Yellowing: In some formulations, high concentrations of BDMAEE can contribute to yellowing of the coating, especially upon UV exposure. This can be mitigated by using lower concentrations of BDMAEE, incorporating UV absorbers and HALS, and selecting a photoinitiator that minimizes yellowing.
Odor: BDMAEE has a characteristic amine odor, which can be objectionable in some applications. Using encapsulated BDMAEE or incorporating odor masking agents can help reduce the odor.
Migration: BDMAEE can migrate out of the coating over time, especially in flexible coatings. This can lead to a reduction in performance and potential health and environmental concerns. Using higher molecular weight amine catalysts or chemically bonding the catalyst to the resin can help prevent migration.

Future trends in the use of BDMAEE in UV-curable coatings include:

Development of New BDMAEE Derivatives: Researchers are developing new derivatives of BDMAEE with improved properties, such as lower odor, reduced yellowing, and enhanced compatibility with various resin systems.
Combination with Nanomaterials: Combining BDMAEE with nanomaterials, such as silica nanoparticles or carbon nanotubes, can further enhance the mechanical properties, UV stability, and other performance characteristics of the coating.
Use in Waterborne UV-Curable Coatings: Waterborne UV-curable coatings are gaining popularity due to their low VOC emissions. BDMAEE can be used in these coatings to enhance crosslinking and improve performance.
Development of "Smart" UV-Curable Coatings: BDMAEE can be incorporated into "smart" UV-curable coatings that respond to external stimuli, such as temperature or pH. This can be used to create coatings with self-healing properties or other advanced functionalities.

7. Conclusion

Bis[2-(N,N-Dimethylaminoethyl)] ether (BDMAEE) is a valuable additive for enhancing the crosslink density and UV stability of UV-curable coatings. Its ability to promote crosslinking reactions in various resin systems, particularly polyurethanes, acrylates, and epoxies, makes it a versatile tool for formulators. By carefully optimizing the formulation and curing conditions, BDMAEE can be used to create high-performance UV-curable coatings with excellent mechanical properties, chemical resistance, and UV stability. While challenges such as yellowing and odor need to be addressed, ongoing research and development are leading to new and improved BDMAEE derivatives and applications, paving the way for even more advanced UV-curable coating technologies. The continued exploration of BDMAEE’s potential will undoubtedly contribute to the development of more durable, sustainable, and high-performing coatings for a wide range of industries.

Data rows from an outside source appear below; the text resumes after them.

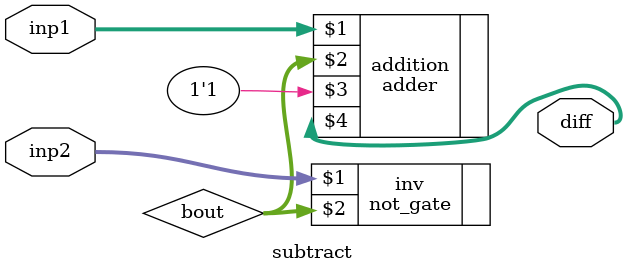
<source format=v>
module subtract (
    inp1,
    inp2,
    diff
);
  input [31:0] inp1;
  input [31:0] inp2;
  output [31:0] diff;

  wire [31:0] bout;

  not_gate inv (
      inp2,
      bout
  );
  adder addition (
      inp1,
      bout,
      1'b1,
      diff
  );
endmodule
</source>
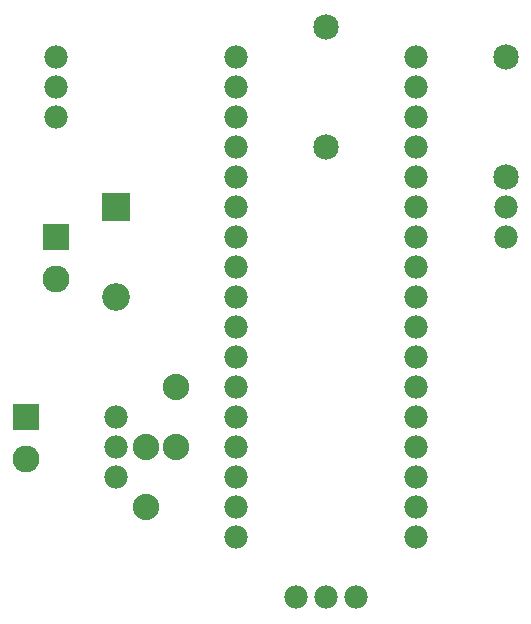
<source format=gts>
G04 MADE WITH FRITZING*
G04 WWW.FRITZING.ORG*
G04 DOUBLE SIDED*
G04 HOLES PLATED*
G04 CONTOUR ON CENTER OF CONTOUR VECTOR*
%ASAXBY*%
%FSLAX23Y23*%
%MOIN*%
%OFA0B0*%
%SFA1.0B1.0*%
%ADD10C,0.077717*%
%ADD11C,0.090000*%
%ADD12C,0.092000*%
%ADD13C,0.088000*%
%ADD14C,0.085000*%
%ADD15R,0.090000X0.090000*%
%ADD16R,0.092000X0.092000*%
%LNMASK1*%
G90*
G70*
G54D10*
X1776Y1480D03*
X1776Y1580D03*
X1076Y280D03*
X1176Y280D03*
X1276Y280D03*
X276Y2080D03*
X276Y1980D03*
X276Y1880D03*
X476Y880D03*
X476Y780D03*
X476Y680D03*
X1476Y2080D03*
X1476Y1980D03*
X1476Y1880D03*
X1476Y1780D03*
X1476Y1680D03*
X1476Y1580D03*
X1476Y1480D03*
X1476Y1380D03*
X1476Y1280D03*
X1476Y1180D03*
X1476Y1080D03*
X1476Y980D03*
X1476Y880D03*
X1476Y780D03*
X1476Y680D03*
X1476Y580D03*
X1476Y480D03*
X876Y2080D03*
X876Y1980D03*
X876Y1880D03*
X876Y1780D03*
X876Y1680D03*
X876Y1580D03*
X876Y1480D03*
X876Y1380D03*
X876Y1280D03*
X876Y1180D03*
X876Y1080D03*
X876Y980D03*
X876Y880D03*
X876Y780D03*
X876Y680D03*
X876Y580D03*
X876Y480D03*
G54D11*
X276Y1480D03*
X276Y1342D03*
X176Y880D03*
X176Y742D03*
G54D12*
X476Y1580D03*
X476Y1282D03*
X476Y1580D03*
X476Y1282D03*
G54D13*
X676Y980D03*
X676Y780D03*
X676Y980D03*
X676Y780D03*
X576Y780D03*
X576Y580D03*
X576Y780D03*
X576Y580D03*
G54D14*
X1776Y2080D03*
X1776Y1680D03*
X1776Y2080D03*
X1776Y1680D03*
X1176Y1780D03*
X1176Y2180D03*
X1176Y1780D03*
X1176Y2180D03*
G54D15*
X276Y1480D03*
X176Y880D03*
G54D16*
X476Y1581D03*
X476Y1581D03*
G04 End of Mask1*
M02*
</source>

Literature Sources (Fictitious Examples – Replace with Actual Citations)

[1] Smith, A. B., & Jones, C. D. (2010). UV-Curable Coatings: Principles and Applications. Wiley-VCH.

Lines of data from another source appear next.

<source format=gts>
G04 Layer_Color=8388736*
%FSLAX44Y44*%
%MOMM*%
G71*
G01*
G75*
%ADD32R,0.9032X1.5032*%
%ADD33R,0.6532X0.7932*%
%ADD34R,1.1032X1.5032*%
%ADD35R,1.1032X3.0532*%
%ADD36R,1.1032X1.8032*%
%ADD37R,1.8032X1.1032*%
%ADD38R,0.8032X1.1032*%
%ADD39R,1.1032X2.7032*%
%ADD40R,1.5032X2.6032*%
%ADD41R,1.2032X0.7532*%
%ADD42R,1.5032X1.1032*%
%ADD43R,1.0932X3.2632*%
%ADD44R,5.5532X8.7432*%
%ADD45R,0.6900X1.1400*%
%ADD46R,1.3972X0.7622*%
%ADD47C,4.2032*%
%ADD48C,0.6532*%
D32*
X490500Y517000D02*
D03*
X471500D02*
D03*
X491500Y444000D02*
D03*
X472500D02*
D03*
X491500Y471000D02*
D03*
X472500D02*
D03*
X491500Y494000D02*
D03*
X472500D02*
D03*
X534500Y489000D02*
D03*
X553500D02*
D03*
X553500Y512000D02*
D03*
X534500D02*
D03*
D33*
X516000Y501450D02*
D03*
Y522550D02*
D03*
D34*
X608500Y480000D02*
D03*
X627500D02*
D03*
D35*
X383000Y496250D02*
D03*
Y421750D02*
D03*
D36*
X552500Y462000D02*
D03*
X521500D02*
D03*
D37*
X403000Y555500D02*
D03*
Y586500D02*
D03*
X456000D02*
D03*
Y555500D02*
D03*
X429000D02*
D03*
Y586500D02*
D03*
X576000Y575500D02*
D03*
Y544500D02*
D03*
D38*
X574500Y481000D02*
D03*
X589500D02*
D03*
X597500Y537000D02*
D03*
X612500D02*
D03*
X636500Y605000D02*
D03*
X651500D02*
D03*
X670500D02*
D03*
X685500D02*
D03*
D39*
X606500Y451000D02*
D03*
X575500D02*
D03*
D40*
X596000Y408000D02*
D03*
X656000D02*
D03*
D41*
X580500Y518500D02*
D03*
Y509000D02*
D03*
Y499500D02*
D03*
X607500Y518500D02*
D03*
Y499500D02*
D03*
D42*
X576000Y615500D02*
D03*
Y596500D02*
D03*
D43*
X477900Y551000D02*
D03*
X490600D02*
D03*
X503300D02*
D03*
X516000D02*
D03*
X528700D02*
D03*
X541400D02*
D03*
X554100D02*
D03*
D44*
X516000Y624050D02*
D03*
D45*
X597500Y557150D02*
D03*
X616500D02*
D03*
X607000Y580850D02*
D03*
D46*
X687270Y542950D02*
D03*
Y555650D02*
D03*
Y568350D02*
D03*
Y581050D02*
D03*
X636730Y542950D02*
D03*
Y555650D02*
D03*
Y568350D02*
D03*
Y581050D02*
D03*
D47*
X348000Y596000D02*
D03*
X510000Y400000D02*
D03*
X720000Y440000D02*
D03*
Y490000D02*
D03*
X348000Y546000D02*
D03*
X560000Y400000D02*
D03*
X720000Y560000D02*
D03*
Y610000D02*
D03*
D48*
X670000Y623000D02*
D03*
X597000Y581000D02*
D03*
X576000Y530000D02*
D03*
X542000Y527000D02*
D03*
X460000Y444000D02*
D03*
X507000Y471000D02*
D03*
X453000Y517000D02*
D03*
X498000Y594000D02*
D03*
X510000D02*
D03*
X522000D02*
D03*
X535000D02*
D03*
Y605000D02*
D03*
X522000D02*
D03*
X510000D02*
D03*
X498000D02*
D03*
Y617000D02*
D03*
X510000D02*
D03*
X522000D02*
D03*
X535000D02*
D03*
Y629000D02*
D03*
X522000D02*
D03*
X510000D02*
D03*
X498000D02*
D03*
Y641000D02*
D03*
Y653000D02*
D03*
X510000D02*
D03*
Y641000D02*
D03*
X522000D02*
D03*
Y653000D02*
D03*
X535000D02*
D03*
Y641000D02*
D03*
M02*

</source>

[2] Brown, E. F., et al. (2015). The effect of tertiary amine catalysts on the UV stability of polyurethane coatings. Journal of Applied Polymer Science, 132(10), 41723.

[3] Garcia, L. M., & Rodriguez, P. R. (2018). Crosslinking mechanisms in acrylate-based UV-curable systems. Progress in Polymer Science, 80, 1-30.

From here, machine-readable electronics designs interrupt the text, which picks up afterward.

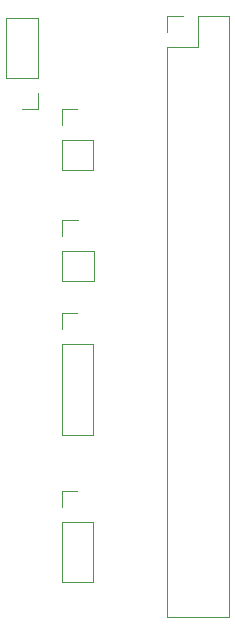
<source format=gto>
%TF.GenerationSoftware,KiCad,Pcbnew,7.0.2-6a45011f42~172~ubuntu20.04.1*%
%TF.CreationDate,2023-04-23T14:48:57-04:00*%
%TF.ProjectId,RPiHeaderAdapter,52506948-6561-4646-9572-416461707465,rev?*%
%TF.SameCoordinates,Original*%
%TF.FileFunction,Legend,Top*%
%TF.FilePolarity,Positive*%
%FSLAX46Y46*%
G04 Gerber Fmt 4.6, Leading zero omitted, Abs format (unit mm)*
G04 Created by KiCad (PCBNEW 7.0.2-6a45011f42~172~ubuntu20.04.1) date 2023-04-23 14:48:57*
%MOMM*%
%LPD*%
G01*
G04 APERTURE LIST*
%ADD10C,0.120000*%
%ADD11R,1.700000X1.700000*%
%ADD12O,1.700000X1.700000*%
G04 APERTURE END LIST*
D10*
X133544000Y-75935600D02*
X133544000Y-74605600D01*
X133544000Y-79805600D02*
X136204000Y-79805600D01*
X133544000Y-77205600D02*
X133544000Y-79805600D01*
X133544000Y-77205600D02*
X136204000Y-77205600D01*
X133544000Y-74605600D02*
X134874000Y-74605600D01*
X136204000Y-77205600D02*
X136204000Y-79805600D01*
X133467800Y-105281800D02*
X136127800Y-105281800D01*
X133467800Y-100141800D02*
X133467800Y-105281800D01*
X133467800Y-98871800D02*
X133467800Y-97541800D01*
X136127800Y-100141800D02*
X136127800Y-105281800D01*
X133467800Y-97541800D02*
X134797800Y-97541800D01*
X133467800Y-100141800D02*
X136127800Y-100141800D01*
X136127800Y-85115000D02*
X136127800Y-92795000D01*
X133467800Y-83845000D02*
X133467800Y-82515000D01*
X133467800Y-92795000D02*
X136127800Y-92795000D01*
X133467800Y-85115000D02*
X136127800Y-85115000D01*
X133467800Y-82515000D02*
X134797800Y-82515000D01*
X133467800Y-85115000D02*
X133467800Y-92795000D01*
X131454200Y-57471000D02*
X128794200Y-57471000D01*
X131454200Y-62611000D02*
X131454200Y-57471000D01*
X131454200Y-63881000D02*
X131454200Y-65211000D01*
X128794200Y-62611000D02*
X128794200Y-57471000D01*
X131454200Y-65211000D02*
X130124200Y-65211000D01*
X131454200Y-62611000D02*
X128794200Y-62611000D01*
X133467800Y-66532600D02*
X133467800Y-65202600D01*
X133467800Y-70402600D02*
X136127800Y-70402600D01*
X133467800Y-67802600D02*
X133467800Y-70402600D01*
X133467800Y-67802600D02*
X136127800Y-67802600D01*
X133467800Y-65202600D02*
X134797800Y-65202600D01*
X136127800Y-67802600D02*
X136127800Y-70402600D01*
X145008600Y-57318600D02*
X147608600Y-57318600D01*
X142408600Y-57318600D02*
X143738600Y-57318600D01*
X142408600Y-59918600D02*
X142408600Y-108238600D01*
X142408600Y-58648600D02*
X142408600Y-57318600D01*
X142408600Y-59918600D02*
X145008600Y-59918600D01*
X142408600Y-108238600D02*
X147608600Y-108238600D01*
X147608600Y-57318600D02*
X147608600Y-108238600D01*
X145008600Y-59918600D02*
X145008600Y-57318600D01*
%LPC*%
D11*
X134874000Y-75935600D03*
D12*
X134874000Y-78475600D03*
D11*
X134797800Y-98871800D03*
D12*
X134797800Y-101411800D03*
X134797800Y-103951800D03*
D11*
X134797800Y-83845000D03*
D12*
X134797800Y-86385000D03*
X134797800Y-88925000D03*
X134797800Y-91465000D03*
D11*
X130124200Y-63881000D03*
D12*
X130124200Y-61341000D03*
X130124200Y-58801000D03*
D11*
X134797800Y-66532600D03*
D12*
X134797800Y-69072600D03*
D11*
X143738600Y-58648600D03*
D12*
X146278600Y-58648600D03*
X143738600Y-61188600D03*
X146278600Y-61188600D03*
X143738600Y-63728600D03*
X146278600Y-63728600D03*
X143738600Y-66268600D03*
X146278600Y-66268600D03*
X143738600Y-68808600D03*
X146278600Y-68808600D03*
X143738600Y-71348600D03*
X146278600Y-71348600D03*
X143738600Y-73888600D03*
X146278600Y-73888600D03*
X143738600Y-76428600D03*
X146278600Y-76428600D03*
X143738600Y-78968600D03*
X146278600Y-78968600D03*
X143738600Y-81508600D03*
X146278600Y-81508600D03*
X143738600Y-84048600D03*
X146278600Y-84048600D03*
X143738600Y-86588600D03*
X146278600Y-86588600D03*
X143738600Y-89128600D03*
X146278600Y-89128600D03*
X143738600Y-91668600D03*
X146278600Y-91668600D03*
X143738600Y-94208600D03*
X146278600Y-94208600D03*
X143738600Y-96748600D03*
X146278600Y-96748600D03*
X143738600Y-99288600D03*
X146278600Y-99288600D03*
X143738600Y-101828600D03*
X146278600Y-101828600D03*
X143738600Y-104368600D03*
X146278600Y-104368600D03*
X143738600Y-106908600D03*
X146278600Y-106908600D03*
%LPD*%
M02*

</source>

[4] Lee, S. H., et al. (2020). Enhanced UV stability of epoxy coatings using bis[2-(N,N-Dimethylaminoethyl)] ether and hindered amine light stabilizers. Polymer Degradation and Stability, 175, 109113.

[5] Kim, J. Y., & Park, K. S. (2022). The role of BDMAEE in waterborne UV-curable polyurethane coatings. Journal of Coatings Technology and Research, 19(3), 657-667.